Perlahan-lahan, depresi dalam diri Dalton terkikis. Ia merasa hidupnya kini lebih tenang dan memiliki tujuan jelas.
Saya masuk Islam karena saya telah menemukan kebenaran, jalan yang benar. Di Islam, ada banyak ajaran dan cara hidup yang disiplin. Islam mengajarkan kepada saya untuk hidup sederhana dan tidak tamak. Saat kita mati, harta benda tidak menyertai. Hanya amal kita. Allah hanya melihat amal ibadah kita, katanya.
Dalton kemudian melanjutkan studinya kembali di kampus dalam bidang matematika dan bahasa Inggris. Islam menjadi penyemangat baginya untuk hidup selalu lebih baik.

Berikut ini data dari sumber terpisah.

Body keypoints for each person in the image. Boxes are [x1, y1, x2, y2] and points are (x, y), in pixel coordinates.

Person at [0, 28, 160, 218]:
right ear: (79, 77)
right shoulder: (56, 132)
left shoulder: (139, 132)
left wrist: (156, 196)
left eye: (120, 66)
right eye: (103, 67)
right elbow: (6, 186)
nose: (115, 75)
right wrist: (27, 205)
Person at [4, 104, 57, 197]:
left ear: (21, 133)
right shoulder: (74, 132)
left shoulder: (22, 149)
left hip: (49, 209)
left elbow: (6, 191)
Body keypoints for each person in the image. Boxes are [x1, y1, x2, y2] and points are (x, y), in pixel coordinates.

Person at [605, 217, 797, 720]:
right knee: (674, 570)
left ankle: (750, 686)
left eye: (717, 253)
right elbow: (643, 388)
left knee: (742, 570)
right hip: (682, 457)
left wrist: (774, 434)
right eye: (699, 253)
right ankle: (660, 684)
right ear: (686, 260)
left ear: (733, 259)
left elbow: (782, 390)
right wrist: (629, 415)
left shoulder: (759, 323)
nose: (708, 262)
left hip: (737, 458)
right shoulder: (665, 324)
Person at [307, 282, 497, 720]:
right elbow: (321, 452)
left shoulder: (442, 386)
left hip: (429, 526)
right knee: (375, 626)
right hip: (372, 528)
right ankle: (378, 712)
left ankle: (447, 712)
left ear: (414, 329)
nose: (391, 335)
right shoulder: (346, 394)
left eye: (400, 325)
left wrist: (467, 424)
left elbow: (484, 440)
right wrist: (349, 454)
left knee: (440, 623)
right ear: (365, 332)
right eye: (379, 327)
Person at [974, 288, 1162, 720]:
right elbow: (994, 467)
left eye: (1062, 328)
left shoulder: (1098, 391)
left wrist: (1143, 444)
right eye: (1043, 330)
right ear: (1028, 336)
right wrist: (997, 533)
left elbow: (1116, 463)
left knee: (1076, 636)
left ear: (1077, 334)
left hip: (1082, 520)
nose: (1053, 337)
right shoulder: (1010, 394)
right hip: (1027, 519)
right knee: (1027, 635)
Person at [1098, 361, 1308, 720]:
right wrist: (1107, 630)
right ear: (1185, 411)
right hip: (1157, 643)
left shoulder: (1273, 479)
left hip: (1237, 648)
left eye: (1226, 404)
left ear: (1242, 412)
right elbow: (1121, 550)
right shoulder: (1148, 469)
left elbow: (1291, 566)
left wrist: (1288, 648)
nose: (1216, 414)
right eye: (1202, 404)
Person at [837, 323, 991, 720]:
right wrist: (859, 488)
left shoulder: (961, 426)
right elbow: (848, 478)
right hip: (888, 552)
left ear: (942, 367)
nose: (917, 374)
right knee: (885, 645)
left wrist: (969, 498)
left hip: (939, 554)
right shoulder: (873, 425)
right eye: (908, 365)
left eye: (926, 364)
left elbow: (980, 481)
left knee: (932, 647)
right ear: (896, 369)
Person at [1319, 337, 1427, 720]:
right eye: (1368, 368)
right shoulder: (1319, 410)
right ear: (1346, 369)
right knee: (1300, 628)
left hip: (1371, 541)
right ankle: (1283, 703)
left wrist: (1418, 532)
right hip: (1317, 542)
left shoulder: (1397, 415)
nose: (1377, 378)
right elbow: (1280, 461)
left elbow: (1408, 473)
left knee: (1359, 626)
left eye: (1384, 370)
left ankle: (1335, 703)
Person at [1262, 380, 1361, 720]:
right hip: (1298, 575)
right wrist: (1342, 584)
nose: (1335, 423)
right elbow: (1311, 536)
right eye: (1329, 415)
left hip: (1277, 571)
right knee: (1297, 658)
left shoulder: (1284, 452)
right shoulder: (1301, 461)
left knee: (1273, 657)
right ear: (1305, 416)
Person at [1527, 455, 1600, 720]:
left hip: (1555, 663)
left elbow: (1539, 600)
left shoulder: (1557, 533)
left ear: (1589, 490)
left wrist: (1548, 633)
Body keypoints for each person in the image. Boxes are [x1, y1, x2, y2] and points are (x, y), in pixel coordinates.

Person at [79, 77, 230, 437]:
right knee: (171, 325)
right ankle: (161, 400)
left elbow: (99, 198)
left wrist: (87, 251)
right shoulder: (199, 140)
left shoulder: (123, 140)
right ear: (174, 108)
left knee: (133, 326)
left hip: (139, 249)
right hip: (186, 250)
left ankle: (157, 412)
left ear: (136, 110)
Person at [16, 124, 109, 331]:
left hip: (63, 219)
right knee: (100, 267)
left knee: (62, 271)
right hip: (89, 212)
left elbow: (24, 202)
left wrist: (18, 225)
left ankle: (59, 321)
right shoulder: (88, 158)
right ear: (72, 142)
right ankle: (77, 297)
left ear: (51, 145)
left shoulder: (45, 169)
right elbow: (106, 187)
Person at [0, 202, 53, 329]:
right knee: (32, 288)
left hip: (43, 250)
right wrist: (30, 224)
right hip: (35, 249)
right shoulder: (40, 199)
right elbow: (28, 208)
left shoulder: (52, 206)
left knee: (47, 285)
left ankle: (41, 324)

Ini juga menolong ia untuk berkonsentrasi belajar dan meninggalkan kehidupan jalanan. Alih-alih menghabiskan waktu dalam hal-hal nirguna, ia menyibukkan diri dengan belajar Alquran. Ia konsisten shalat tepat waktu.
Sebagai seorang pemuda, setelah memeluk Islam, sikap Dalton berubah menjadi lebih sopan. Dahulu, ia menjalin hubungan penuh nafsu dengan lawan jenis. Kini, ia berkeyakinan, pernikahan adalah jalan terbaik.
Dahulu, hubungan saya dengan banyak perempuan begitu liar. Kini, di dalam agama saya, Islam, ternyata ada lebih banyak sikap romantis yang bisa dikembangkan. Ada banyak ajaran (dalam Islam) yang menghormati perempuan.
Bagaimana hubungan Dalton dengan keluarganya kini? Dia mengakui, awalnya ayah dan ibunya terkejut dengan keputusannya beralih iman.
Sebab, keduanya lebih memahami Islam sebagaimana yang dicitrakan melalui pemberitaan di televisi. Menurut Dalton, media massa Barat kerap memojokkan Islam. Apalagi, di Inggris, islamofobia masih menjadi fenomena yang sering dijumpai.
Namun, pihak keluarga lama-kelamaan mengamati perkembangan sikap Dalton setelah memeluk Islam. Pemuda itu menjadi lebih sopan, taat, dan menghindari perilaku buruk yang kerap dia lakukan dahulu. Bahkan, hubungan Dalton dengan ayah, ibu, dan keluarganya kian erat setelah memeluk Islam.
Mereka sekarang memahami, Islam telah mengubah hidup saya. Saya merasa lebih dekat dengan keluarga saya sekarang. Memang, ada banyak mualaf yang disalahpahami. Karena itu, sebaiknya siapa pun mengenal lebih dekat lagi mereka (mualaf), sehingga bisa mengerti, ujarnya.